Despite the crushing setback that not even many Republican pollsters were predicting, a defiant President Barack Hussein Obama (D) has threatened to use Executive Amnesty to give millions of illegal aliens legal status in this country while unilaterally using executive powers to open up the nation to even greater flows of legal immigrants.
Sen. Sessions warned, “A Republican Congress will defend itself and our citizens from these lawless actions. Surrendering to illegality is not an option. Democrats will have to choose sides: protect the President’s agenda, or protect your constituents.”
The Republican controlled U.S. House of Representatives has already passed a measure that would make any Executive Amnesty illegal, however Senate Democrats led by Senate Majority leader Harry Reid (D from Nevada) have refused to vote on that bill. Republicans are asking Democrats to pass that measure during the lame duck session which would make illegal President Barack Hussein Obama’s threatened unilateral actions on amnesty.

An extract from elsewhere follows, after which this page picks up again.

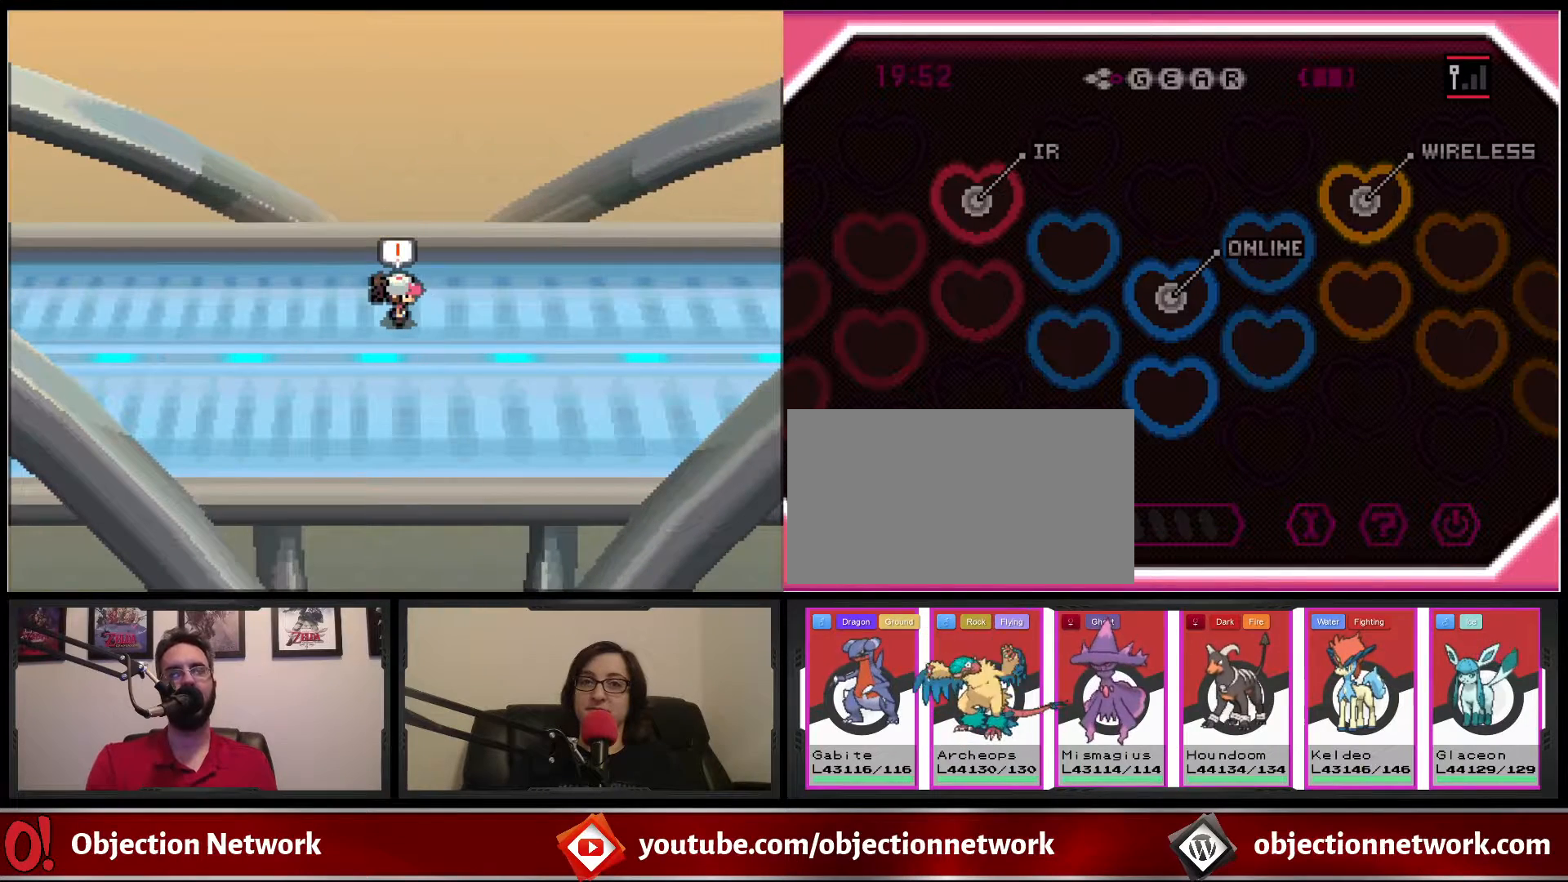
{"dt_ms": 1000, "buttons": [], "events": [[317, "DPAD_RIGHT", "up"], [667, "B", "up"]]}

Sen. Sessions said, “Last night, the American people rebelled against the President’s Executive Amnesty and rallied behind GOP candidates who promised to put the needs of the American people first. It is shocking then that the President would declare that the only way ‘those Executive Actions go away,’ is to ‘send me a bill that I can sign.’ Otherwise, the President warned, he would ‘act in the absence of action by Congress. Of course, Congress has acted, and so have the American people. Republicans, and the voters who sent us here, rejected the Obama-Democrat legislation to give work permits to illegal immigrants and to surge already-record immigration rates. The President cannot, having had his policies defeated at the ballot box, impose them through Executive decree.”

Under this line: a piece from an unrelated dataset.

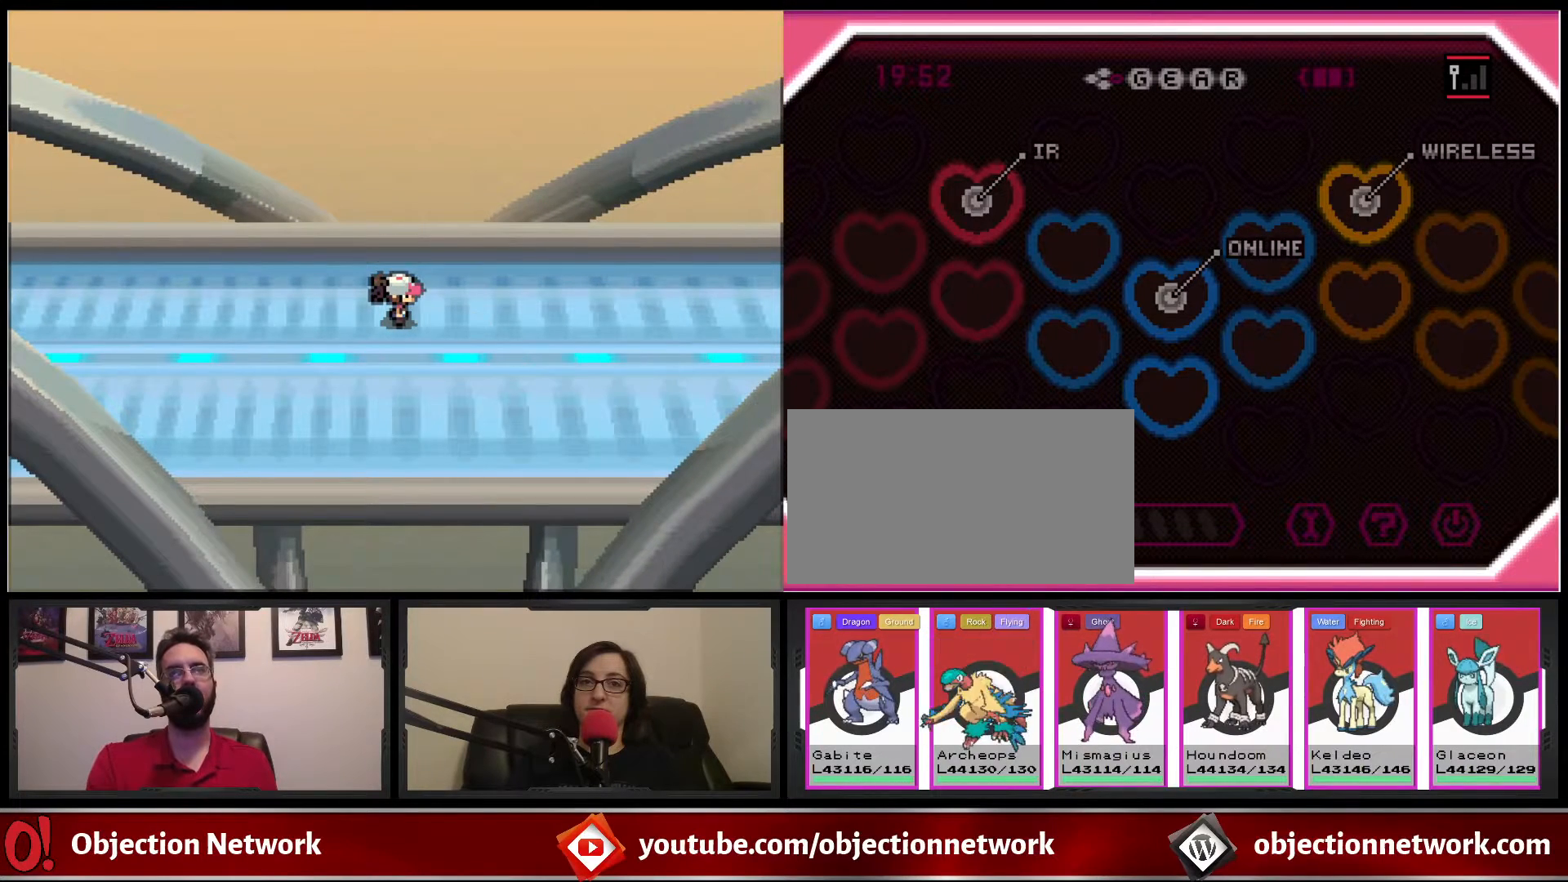
{"dt_ms": 500, "buttons": [], "events": []}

In a post-election news conference, a defiant President Obama stood by his pledge to act on his own to reduce deportations, grant work permits and improve border security by the end of the year despite the crushing defeat of Democrats around the country.
Republicans Senate seats which were targeted by national Democrats, like Georgia, Kansas, Kentucky, and Nebraska stayed in Republican hands; while Democrat seats which were targeted by Republicans including: Alaska, North Carolina, Arkansas, South Dakota, Colorado, Iowa, and Montana fell rapidly to GOP challengers. Republicans also picked up more House seats, governorships, state legislatures, and local offices on Tuesday.

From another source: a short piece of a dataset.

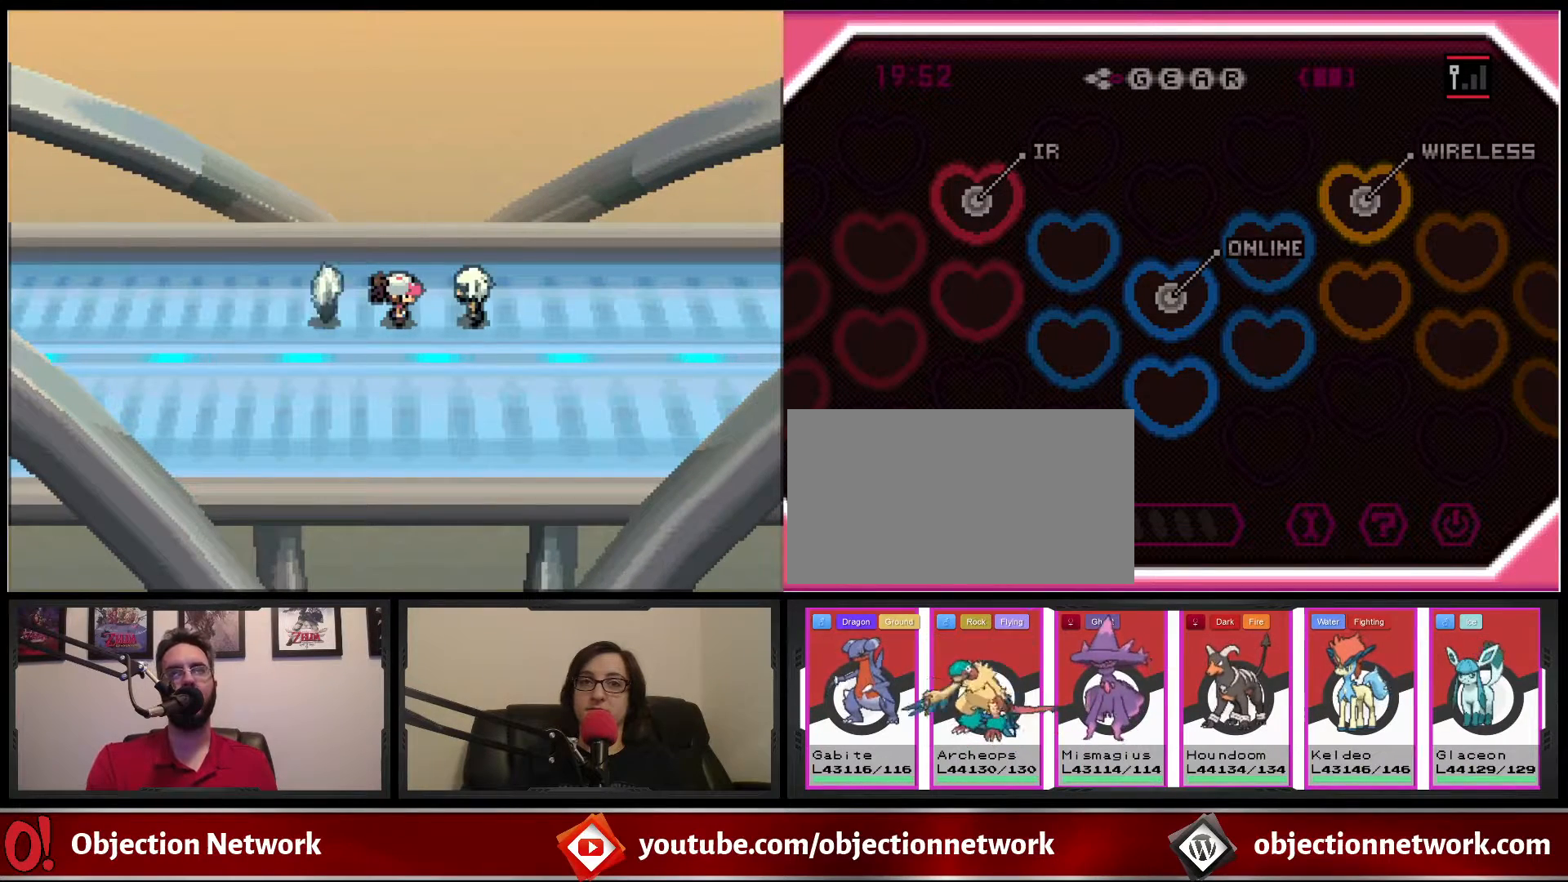
{"dt_ms": 500, "buttons": [], "events": []}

Threats by pro-immigrant groups to make Republicans pay at the ballot box for not passing the President’s immigration reforms never materialized anywhere on election day. Democratic groups, like Empower Alabama, spent tens of millions registering new Democratic voters that never showed up to the polls.
Senate Minority Leader Mitch McConnell (R from Kentucky) said that for the President to now unilaterally pass an Executive Amnesty for five to seven million illegal aliens would be like, “Waving a red flag in front of a bull.” “I hope he won’t do that, because I do think it poisons the well for the opportunity to address a very important domestic issue.” Democrats spent a small fortune targeting Sen. McConnell’s reelection.
Fox News analyst Charles Krauthammer said to Bret Baier, “Of course it (the midterm election) was about [President Obama], of course it was his ideology and the execution of his leadership. This was a wall to wall rejection of Obamaism and he pretended today as if it was an election that doesn’t have a lot of meaning, because two thirds of the electorate didn’t show up.”
Sen. Sessions is credited by many with lobbying enough resistance from both the public at large and within the House Republican Caucus to block the immigration reform bill that passed the Senate with bipartisan support from ever reaching the floor of the House.
It is believed that the new Republican Senate Majority will elect Sessions to be the new Budget Chairman. Sen. Sessions himself was re-elected on Tuesday, though the struggling Alabama Democratic Party could not even find a candidate who was willing to put their name on the ballot opposing Sen. Sessions. Senator Sessions is also a senior member of the Senate Judiciary Committee.